One number is the full answer: how many lines in the records contain the word "south"?

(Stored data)

+++++

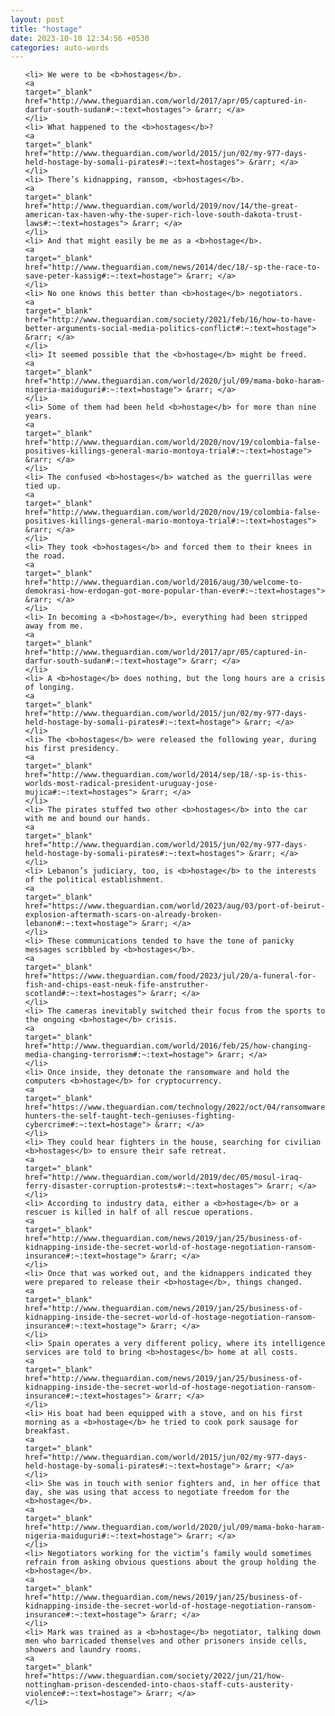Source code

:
 ```yaml
---
layout: post
title: "hostage"
date: 2023-10-10 12:34:56 +0530
categories: auto-words
---
```

<ol>

    <li> We were to be <b>hostages</b>.
    <a 
    target="_blank" 
    href="http://www.theguardian.com/world/2017/apr/05/captured-in-darfur-south-sudan#:~:text=hostages"> &rarr; </a>
    </li>
    <li> What happened to the <b>hostages</b>?
    <a 
    target="_blank" 
    href="http://www.theguardian.com/world/2015/jun/02/my-977-days-held-hostage-by-somali-pirates#:~:text=hostages"> &rarr; </a>
    </li>
    <li> There’s kidnapping, ransom, <b>hostages</b>.
    <a 
    target="_blank" 
    href="http://www.theguardian.com/world/2019/nov/14/the-great-american-tax-haven-why-the-super-rich-love-south-dakota-trust-laws#:~:text=hostages"> &rarr; </a>
    </li>
    <li> And that might easily be me as a <b>hostage</b>.
    <a 
    target="_blank" 
    href="http://www.theguardian.com/news/2014/dec/18/-sp-the-race-to-save-peter-kassig#:~:text=hostage"> &rarr; </a>
    </li>
    <li> No one knows this better than <b>hostage</b> negotiators.
    <a 
    target="_blank" 
    href="http://www.theguardian.com/society/2021/feb/16/how-to-have-better-arguments-social-media-politics-conflict#:~:text=hostage"> &rarr; </a>
    </li>
    <li> It seemed possible that the <b>hostage</b> might be freed.
    <a 
    target="_blank" 
    href="http://www.theguardian.com/world/2020/jul/09/mama-boko-haram-nigeria-maiduguri#:~:text=hostage"> &rarr; </a>
    </li>
    <li> Some of them had been held <b>hostage</b> for more than nine years.
    <a 
    target="_blank" 
    href="http://www.theguardian.com/world/2020/nov/19/colombia-false-positives-killings-general-mario-montoya-trial#:~:text=hostage"> &rarr; </a>
    </li>
    <li> The confused <b>hostages</b> watched as the guerrillas were tied up.
    <a 
    target="_blank" 
    href="http://www.theguardian.com/world/2020/nov/19/colombia-false-positives-killings-general-mario-montoya-trial#:~:text=hostages"> &rarr; </a>
    </li>
    <li> They took <b>hostages</b> and forced them to their knees in the road.
    <a 
    target="_blank" 
    href="http://www.theguardian.com/world/2016/aug/30/welcome-to-demokrasi-how-erdogan-got-more-popular-than-ever#:~:text=hostages"> &rarr; </a>
    </li>
    <li> In becoming a <b>hostage</b>, everything had been stripped away from me.
    <a 
    target="_blank" 
    href="http://www.theguardian.com/world/2017/apr/05/captured-in-darfur-south-sudan#:~:text=hostage"> &rarr; </a>
    </li>
    <li> A <b>hostage</b> does nothing, but the long hours are a crisis of longing.
    <a 
    target="_blank" 
    href="http://www.theguardian.com/world/2015/jun/02/my-977-days-held-hostage-by-somali-pirates#:~:text=hostage"> &rarr; </a>
    </li>
    <li> The <b>hostages</b> were released the following year, during his first presidency.
    <a 
    target="_blank" 
    href="http://www.theguardian.com/world/2014/sep/18/-sp-is-this-worlds-most-radical-president-uruguay-jose-mujica#:~:text=hostages"> &rarr; </a>
    </li>
    <li> The pirates stuffed two other <b>hostages</b> into the car with me and bound our hands.
    <a 
    target="_blank" 
    href="http://www.theguardian.com/world/2015/jun/02/my-977-days-held-hostage-by-somali-pirates#:~:text=hostages"> &rarr; </a>
    </li>
    <li> Lebanon’s judiciary, too, is <b>hostage</b> to the interests of the political establishment.
    <a 
    target="_blank" 
    href="https://www.theguardian.com/world/2023/aug/03/port-of-beirut-explosion-aftermath-scars-on-already-broken-lebanon#:~:text=hostage"> &rarr; </a>
    </li>
    <li> These communications tended to have the tone of panicky messages scribbled by <b>hostages</b>.
    <a 
    target="_blank" 
    href="https://www.theguardian.com/food/2023/jul/20/a-funeral-for-fish-and-chips-east-neuk-fife-anstruther-scotland#:~:text=hostages"> &rarr; </a>
    </li>
    <li> The cameras inevitably switched their focus from the sports to the ongoing <b>hostage</b> crisis.
    <a 
    target="_blank" 
    href="http://www.theguardian.com/world/2016/feb/25/how-changing-media-changing-terrorism#:~:text=hostage"> &rarr; </a>
    </li>
    <li> Once inside, they detonate the ransomware and hold the computers <b>hostage</b> for cryptocurrency.
    <a 
    target="_blank" 
    href="https://www.theguardian.com/technology/2022/oct/04/ransomware-hunters-the-self-taught-tech-geniuses-fighting-cybercrime#:~:text=hostage"> &rarr; </a>
    </li>
    <li> They could hear fighters in the house, searching for civilian <b>hostages</b> to ensure their safe retreat.
    <a 
    target="_blank" 
    href="http://www.theguardian.com/world/2019/dec/05/mosul-iraq-ferry-disaster-corruption-protests#:~:text=hostages"> &rarr; </a>
    </li>
    <li> According to industry data, either a <b>hostage</b> or a rescuer is killed in half of all rescue operations.
    <a 
    target="_blank" 
    href="http://www.theguardian.com/news/2019/jan/25/business-of-kidnapping-inside-the-secret-world-of-hostage-negotiation-ransom-insurance#:~:text=hostage"> &rarr; </a>
    </li>
    <li> Once that was worked out, and the kidnappers indicated they were prepared to release their <b>hostage</b>, things changed.
    <a 
    target="_blank" 
    href="http://www.theguardian.com/news/2019/jan/25/business-of-kidnapping-inside-the-secret-world-of-hostage-negotiation-ransom-insurance#:~:text=hostage"> &rarr; </a>
    </li>
    <li> Spain operates a very different policy, where its intelligence services are told to bring <b>hostages</b> home at all costs.
    <a 
    target="_blank" 
    href="http://www.theguardian.com/news/2019/jan/25/business-of-kidnapping-inside-the-secret-world-of-hostage-negotiation-ransom-insurance#:~:text=hostages"> &rarr; </a>
    </li>
    <li> His boat had been equipped with a stove, and on his first morning as a <b>hostage</b> he tried to cook pork sausage for breakfast.
    <a 
    target="_blank" 
    href="http://www.theguardian.com/world/2015/jun/02/my-977-days-held-hostage-by-somali-pirates#:~:text=hostage"> &rarr; </a>
    </li>
    <li> She was in touch with senior fighters and, in her office that day, she was using that access to negotiate freedom for the <b>hostage</b>.
    <a 
    target="_blank" 
    href="http://www.theguardian.com/world/2020/jul/09/mama-boko-haram-nigeria-maiduguri#:~:text=hostage"> &rarr; </a>
    </li>
    <li> Negotiators working for the victim’s family would sometimes refrain from asking obvious questions about the group holding the <b>hostage</b>.
    <a 
    target="_blank" 
    href="http://www.theguardian.com/news/2019/jan/25/business-of-kidnapping-inside-the-secret-world-of-hostage-negotiation-ransom-insurance#:~:text=hostage"> &rarr; </a>
    </li>
    <li> Mark was trained as a <b>hostage</b> negotiator, talking down men who barricaded themselves and other prisoners inside cells, showers and laundry rooms.
    <a 
    target="_blank" 
    href="https://www.theguardian.com/society/2022/jun/21/how-nottingham-prison-descended-into-chaos-staff-cuts-austerity-violence#:~:text=hostage"> &rarr; </a>
    </li>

+++++

[Reply to the task]: 3